Thursday, June 18, 2009

[Misc] Resilient Services & Software Engineering

I recently read the interesting paper by Brad Allenby and Jonathan Fink "Toward Inherently Secure and Resilient Societies" published in Science August 2005 Vol. 309 and surprisingly enough, free to download. This paper is apparently "inspired" by the attack to the World Trade Center, however discusses resilience of important systems our modern societies are depending on in a more general way. The authors definition of resilience is:
"Resiliency is defined as the capability of a system to maintain its functions and structure in the face of internal and external change and to degrade gracefully when it must."
The further state that:
"[...] the critical infrastructure for many firms is shifting to a substantial degree from their physical assets, such as manufacturing facilities, to knowledge systems and networks and the underlying information and communications technology systems and infrastructure.

[...] the increased reliance on ICT systems and the Internet implied by this process can actually produce vulnerabilities, unless greater emphasis is placed on protecting information infrastructures, especially from deliberate physical or software attack to which they might be most vulnerable given their current structure."
The authors apparently have more physical infrastructure in mind (like physical network backbones and the like), however, I am a little bit more worried on the pace certain type of pretty fragile IT services becomes a foundation for our communication and even business models.

I wrote in a recent blog post about my thoughts on Twitter, which became even more important considering the latest political issues in Iran and the use of this communication infrastructure in the conflict. Twitter is (as we know from the past) not only a rather fragile system, it is additionally proprietary and has in case of failure no fallback solution in place.

But Twitter is not the only example: many of the new "social networks" are proprietary and grow at a very fast speed, and we wonder how stable the underlying software, hardware and data-management strategy is. Resilience is apparently no consideration in a fast changing and highly competitive market. At least not until now.

But not only market forces are troubling these days, also political activities that can effect large numbers of systems. Consider the new "green dam" initiative, where Chinese authorities demand each Windows PC to have a piece of filter software pre-installed that should keep "pornography" away from children. This is of course the next level of Internet censorship, but that is not my point here. My point is, that this software will be installed probably an millions of computers and poses a significant threat to the security of the Internet in case of security holes.

Analysis of the green dam system already reveal a number of serious issues. For example Technology Review writes about potential zombie networks, Wolchok et al. described a serious of vulnerabilities. Now this is not the only attempt in that direction. Germany for example is discussing "official" computer worms that are installed by the authorities on computers of suspects to analyse their activities. France and Germany want to implement internet censorship blocking lists of websites. The list of the blocked websites are not to be revealed and it is questionable who controls the infrastructure. Similar issues can be raised here.

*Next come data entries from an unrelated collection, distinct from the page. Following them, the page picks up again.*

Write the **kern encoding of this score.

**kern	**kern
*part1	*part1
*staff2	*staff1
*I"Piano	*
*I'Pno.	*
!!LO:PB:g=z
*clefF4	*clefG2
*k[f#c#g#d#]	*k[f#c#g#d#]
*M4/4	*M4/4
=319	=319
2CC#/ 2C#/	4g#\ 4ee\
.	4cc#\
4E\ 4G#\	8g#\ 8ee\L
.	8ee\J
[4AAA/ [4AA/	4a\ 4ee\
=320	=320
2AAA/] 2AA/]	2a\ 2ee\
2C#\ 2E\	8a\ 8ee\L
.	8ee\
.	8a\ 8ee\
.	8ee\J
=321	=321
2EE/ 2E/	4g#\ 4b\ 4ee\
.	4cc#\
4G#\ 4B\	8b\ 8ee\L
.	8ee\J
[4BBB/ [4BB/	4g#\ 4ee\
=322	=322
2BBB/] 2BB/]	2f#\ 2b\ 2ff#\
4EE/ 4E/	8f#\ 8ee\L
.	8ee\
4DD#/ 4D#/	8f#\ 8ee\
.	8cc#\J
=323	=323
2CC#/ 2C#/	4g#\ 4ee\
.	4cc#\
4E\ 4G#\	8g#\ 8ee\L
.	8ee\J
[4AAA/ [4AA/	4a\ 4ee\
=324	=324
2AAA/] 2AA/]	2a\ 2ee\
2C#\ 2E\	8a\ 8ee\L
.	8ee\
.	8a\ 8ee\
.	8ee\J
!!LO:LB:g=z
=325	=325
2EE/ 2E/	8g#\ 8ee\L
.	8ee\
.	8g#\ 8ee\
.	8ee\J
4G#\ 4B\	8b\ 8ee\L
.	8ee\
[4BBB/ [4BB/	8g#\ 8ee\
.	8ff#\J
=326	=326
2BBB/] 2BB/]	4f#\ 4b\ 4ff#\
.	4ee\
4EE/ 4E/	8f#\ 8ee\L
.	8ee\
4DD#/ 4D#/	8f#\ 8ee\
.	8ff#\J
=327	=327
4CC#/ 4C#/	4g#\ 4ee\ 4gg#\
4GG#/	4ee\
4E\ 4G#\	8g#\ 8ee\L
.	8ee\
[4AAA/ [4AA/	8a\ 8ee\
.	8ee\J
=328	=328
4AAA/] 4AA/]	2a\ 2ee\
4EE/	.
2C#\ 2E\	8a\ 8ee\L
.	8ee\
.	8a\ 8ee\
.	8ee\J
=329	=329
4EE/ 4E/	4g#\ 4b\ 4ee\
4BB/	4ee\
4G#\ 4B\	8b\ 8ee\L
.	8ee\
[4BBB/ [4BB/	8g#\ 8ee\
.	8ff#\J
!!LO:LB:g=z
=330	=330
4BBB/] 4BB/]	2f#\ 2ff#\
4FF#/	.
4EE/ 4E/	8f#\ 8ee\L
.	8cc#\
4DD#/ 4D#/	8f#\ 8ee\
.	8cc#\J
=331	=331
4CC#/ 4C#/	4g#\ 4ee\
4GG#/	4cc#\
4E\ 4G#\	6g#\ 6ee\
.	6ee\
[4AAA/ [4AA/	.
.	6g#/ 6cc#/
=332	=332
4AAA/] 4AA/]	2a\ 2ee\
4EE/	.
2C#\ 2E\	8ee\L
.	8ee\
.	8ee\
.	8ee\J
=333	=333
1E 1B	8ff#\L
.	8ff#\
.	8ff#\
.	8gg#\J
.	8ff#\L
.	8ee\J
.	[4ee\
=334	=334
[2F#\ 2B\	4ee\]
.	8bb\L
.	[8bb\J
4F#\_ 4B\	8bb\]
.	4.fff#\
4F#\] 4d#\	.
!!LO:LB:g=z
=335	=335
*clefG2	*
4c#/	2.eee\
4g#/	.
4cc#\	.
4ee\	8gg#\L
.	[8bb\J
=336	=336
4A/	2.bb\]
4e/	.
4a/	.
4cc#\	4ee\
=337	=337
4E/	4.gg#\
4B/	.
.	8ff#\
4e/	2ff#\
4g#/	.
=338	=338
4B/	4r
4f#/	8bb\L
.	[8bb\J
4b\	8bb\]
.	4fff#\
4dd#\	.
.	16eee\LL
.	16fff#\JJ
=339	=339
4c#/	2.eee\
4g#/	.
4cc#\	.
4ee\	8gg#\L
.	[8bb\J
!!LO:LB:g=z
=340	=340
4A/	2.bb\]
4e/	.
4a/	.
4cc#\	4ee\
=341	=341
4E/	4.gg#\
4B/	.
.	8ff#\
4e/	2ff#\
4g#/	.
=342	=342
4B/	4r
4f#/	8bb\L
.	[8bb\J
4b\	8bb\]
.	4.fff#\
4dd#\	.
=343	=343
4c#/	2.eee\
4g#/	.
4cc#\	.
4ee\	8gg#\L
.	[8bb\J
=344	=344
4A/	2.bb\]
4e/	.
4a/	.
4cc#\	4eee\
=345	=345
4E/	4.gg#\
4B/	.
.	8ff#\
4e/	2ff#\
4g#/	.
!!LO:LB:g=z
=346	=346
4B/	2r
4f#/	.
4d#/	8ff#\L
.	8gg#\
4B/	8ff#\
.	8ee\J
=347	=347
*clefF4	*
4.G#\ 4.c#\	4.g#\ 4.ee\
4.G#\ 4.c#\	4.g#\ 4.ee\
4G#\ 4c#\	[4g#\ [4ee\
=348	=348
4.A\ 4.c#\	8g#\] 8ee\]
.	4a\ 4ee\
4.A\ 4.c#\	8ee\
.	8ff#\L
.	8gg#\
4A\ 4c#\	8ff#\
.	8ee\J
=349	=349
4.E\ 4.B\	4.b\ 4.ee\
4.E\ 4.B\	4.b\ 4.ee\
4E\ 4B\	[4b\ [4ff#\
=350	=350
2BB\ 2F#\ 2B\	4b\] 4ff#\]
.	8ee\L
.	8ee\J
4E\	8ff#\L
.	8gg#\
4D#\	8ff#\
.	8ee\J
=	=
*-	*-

I believe, that also software engineering should start dealing with resilience of ICT services and describe best-practices and test-strategies that help engineers to develop resilient systems, but also to allow to assess the risks that are involved in deployed systems. I am afraid we are more and more building important systems on top of very fragile infrastructure and this poses significant risks for our future society. This infrastructure might be fragile on many levels:
  • Usage of proprietary protocols and software that makes migration or graceful degradation very difficult
  • Deployment of proprietary systems to a large number of computers that cannot be properly assessed in terms of security vulnerabilities or other potential misuses, instead of providing the option to deploy systems from different vendors for a specific purpose
  • Single points of failure: many of the new startups operate only very few datacenters, probably even on one single location
  • Inter-dependece of services (e.g. one service uses one or multiple potential fragile services)
  • Systems that can easily be influenced by pressure groups (e.g. centralised infrastructure vs. p2p systems) e.g. to implement censorship
  • Weak architecture (e.g. systems are not scaling)
  • Missing fallback-scenarios, graceful degradation.


Andreas Hubmer said...

Thanks for this interesting article.
I've already been aware of censorship of the internet and that the neutrality of the internet is in danger, but I have not seen proprietary software as part of this problem.
I agree that relying on proprietary communication software (facebook, twitter,...) is not the best solution, but I also want to mention that a proprietary facebook/twitter is better than no facebook/twitter.

Two successful projects come to my mind: Wikipedia and Jabber. Wikipedia is an open project par excellence and Jabber is highly decentralized. Maybe it is possible to use them as inspiration how to enhance other projects or create a better (open) social network.

Alexander Schatten said...

I think you are making an interesting point. Better Twitter/Facebook than nothing.


Better a compass and a map, that is crappy than nothing? But as you have nothing else and the stuff works more or less fine in the neighbourhood you start relying on it for future expeditions. Then when you are really in the wilderness and dependent, the stuff turns out not to work any longer (compass) or to be substantially wrong (map)?

Plus: no one is able to fix it, because the knowledge/technology is not accessible.

I am not very happy with that idea. Yes, I am also using Twitter, at the same time I know, that is it actually a pretty dumb idea...

However, I totally agree on your last paragraph. This was one of the intentions of my post.